H+T Stegmayer

sleeping artists | collecting – fetish
August 31, 2008 – October 18, 2008

WIDMER+THEODORIDIS contemporary is extremely pleased to present the first Swiss single exhibition by the artist team H+T Stegmayer. The three-part video work sleeping artists | collecting – fetish  will be on display.

 sleeping artists | collecting – fetish addresses the theme of image formation and collecting as the origin of art. When the fetishistic character of art is made apparent, then the role of the artist, the collector and the viewer can no longer be divided.

The three-part video project captures the art collection and fetishes of the collector Francesco Conz who, since the 60s, followed and photographically documented his encounters with Austrian and international, primarily American artists. An archive bringing together the art of post-war Austria and American Fluxus and concept art forms the result.

In addition to the promised freedom of art, the utopia of art collecting, which in turn considers the collector as a part of this art, is brought to the fore. The increasing selfdramatisation of the collector dissolves the border between collector and artist and results in a threatening abundance of objets d'art.
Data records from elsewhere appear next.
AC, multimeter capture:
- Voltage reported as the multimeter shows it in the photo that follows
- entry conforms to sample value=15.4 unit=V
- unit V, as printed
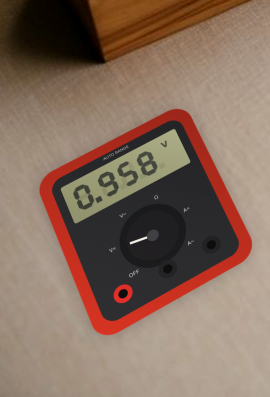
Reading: value=0.958 unit=V
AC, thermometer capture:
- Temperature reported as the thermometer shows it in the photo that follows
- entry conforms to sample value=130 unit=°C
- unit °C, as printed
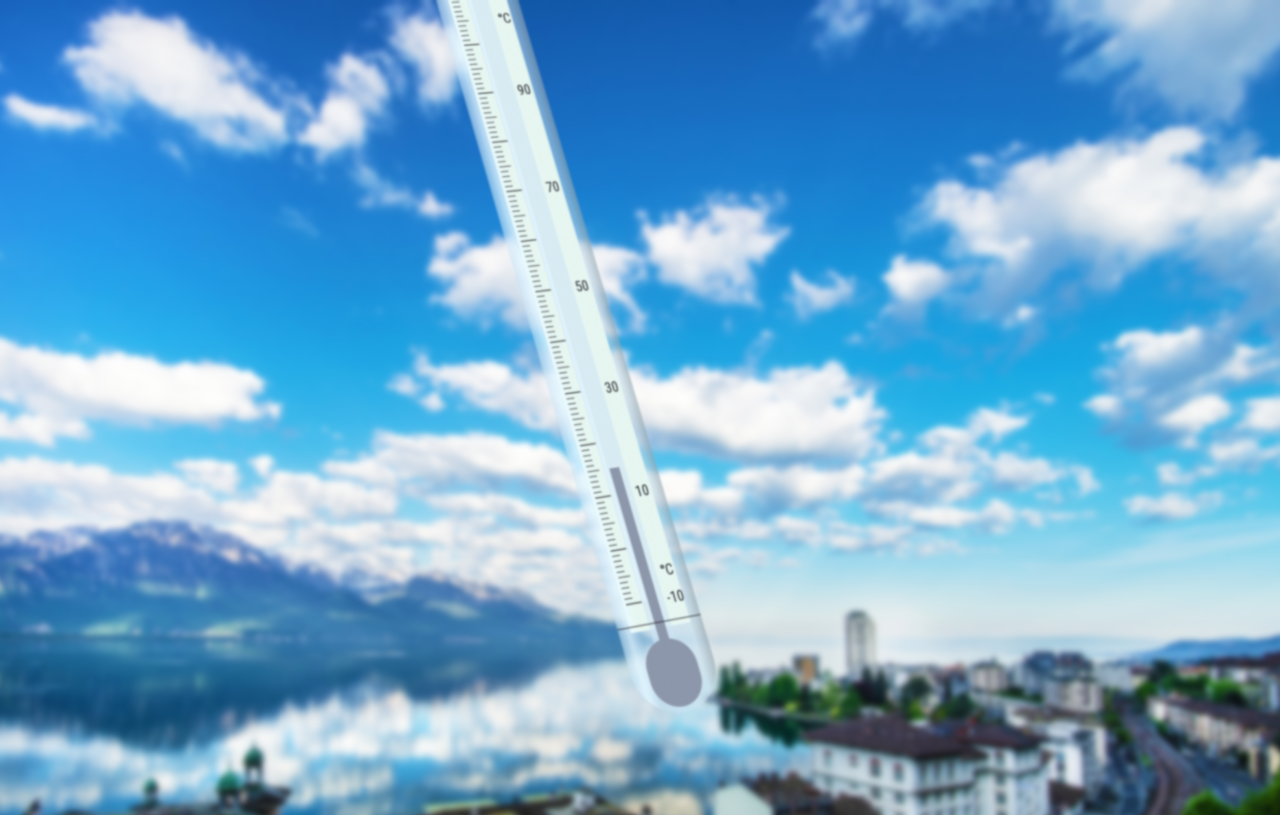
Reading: value=15 unit=°C
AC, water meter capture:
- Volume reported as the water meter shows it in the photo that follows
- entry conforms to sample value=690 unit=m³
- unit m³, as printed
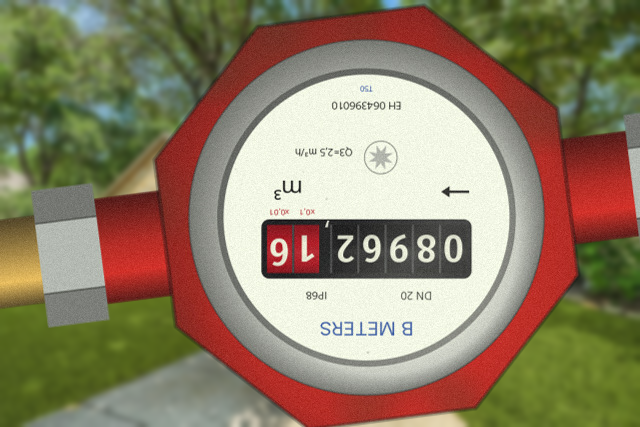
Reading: value=8962.16 unit=m³
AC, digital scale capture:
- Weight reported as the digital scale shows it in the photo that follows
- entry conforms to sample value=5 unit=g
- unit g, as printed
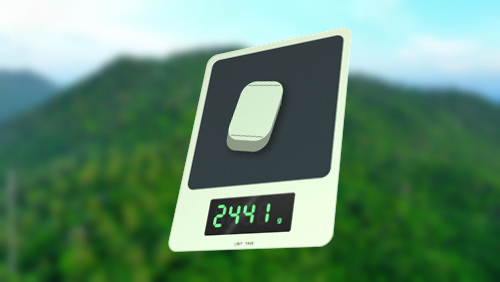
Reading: value=2441 unit=g
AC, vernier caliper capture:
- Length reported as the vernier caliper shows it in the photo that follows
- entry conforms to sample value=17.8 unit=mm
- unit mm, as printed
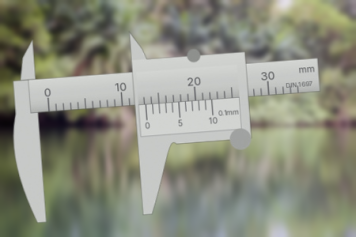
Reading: value=13.2 unit=mm
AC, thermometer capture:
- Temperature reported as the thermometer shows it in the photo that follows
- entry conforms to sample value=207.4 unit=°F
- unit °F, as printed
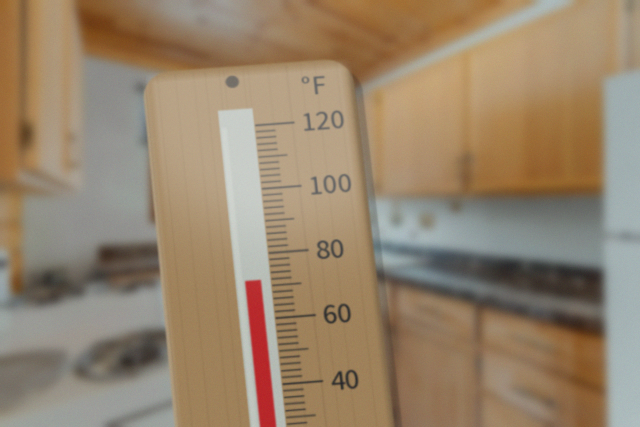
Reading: value=72 unit=°F
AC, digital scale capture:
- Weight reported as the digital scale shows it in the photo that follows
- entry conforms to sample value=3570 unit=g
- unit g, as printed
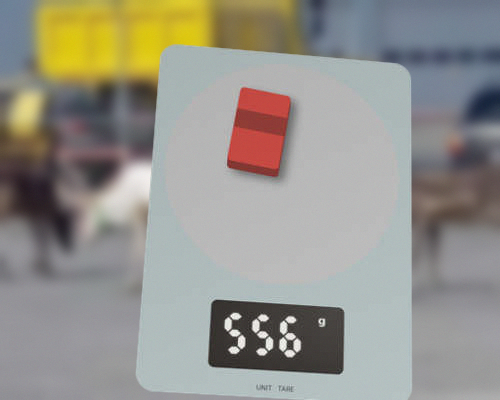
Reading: value=556 unit=g
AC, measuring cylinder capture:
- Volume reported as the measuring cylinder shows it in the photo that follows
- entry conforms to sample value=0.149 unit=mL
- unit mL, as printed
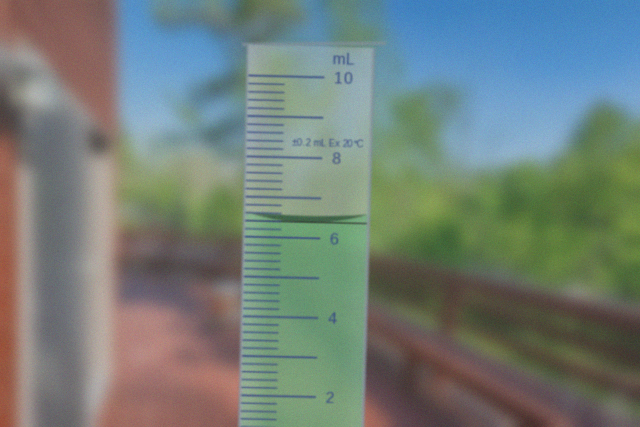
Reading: value=6.4 unit=mL
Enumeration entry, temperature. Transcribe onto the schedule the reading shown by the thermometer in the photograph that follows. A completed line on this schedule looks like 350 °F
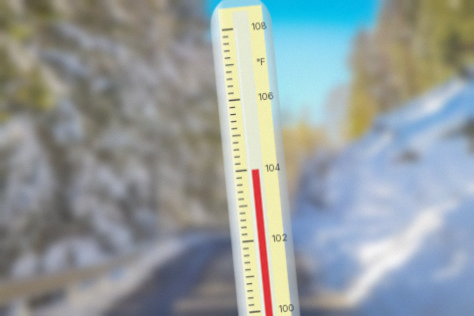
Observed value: 104 °F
The first part, sleeping artists , captures every Austrian and American artist considered important to the project in a state of sleep. Thus created are portraits that not only raise the question of authenticity, deception, the course of time, immediacy, creation and identity, but also that of representation and death as the source of image formation.
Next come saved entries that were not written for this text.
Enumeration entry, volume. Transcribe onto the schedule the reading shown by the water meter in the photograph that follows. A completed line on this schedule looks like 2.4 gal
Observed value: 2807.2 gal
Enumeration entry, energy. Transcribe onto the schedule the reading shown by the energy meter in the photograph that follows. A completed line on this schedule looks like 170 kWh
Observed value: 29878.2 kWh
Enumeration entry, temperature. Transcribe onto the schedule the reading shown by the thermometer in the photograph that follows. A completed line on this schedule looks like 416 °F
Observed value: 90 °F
The second part of the trilogy, collecting , shows the impressively accumulated collection, which has taken on threatening dimensions. Objects, collages, signed photographs, editions and complete room installations present the passion for collecting as an obsessive reversal of freedom.

The third part is the video fetish , which shows an entirely heterogenic collection of objects that, viewed without background information, are nothing more than everyday items. These objects, however, are exceptional in that they are all relics or remnants of artistic actions by such artists as Nitsch, Mühl, Brus, Kaprow, Hansen, Paik, Patterson et al., whose works (performances) were mostly transient.

Hannah Stegmayer is a university lecturer for cultural sciences and culture management and internationally active as a curator and author for various institutions. Toni Stegmayer trained as a sculptor and has worked ever since as a freelance sculptor and video artist. Both artists live and work in Kiefersfelden, Germany.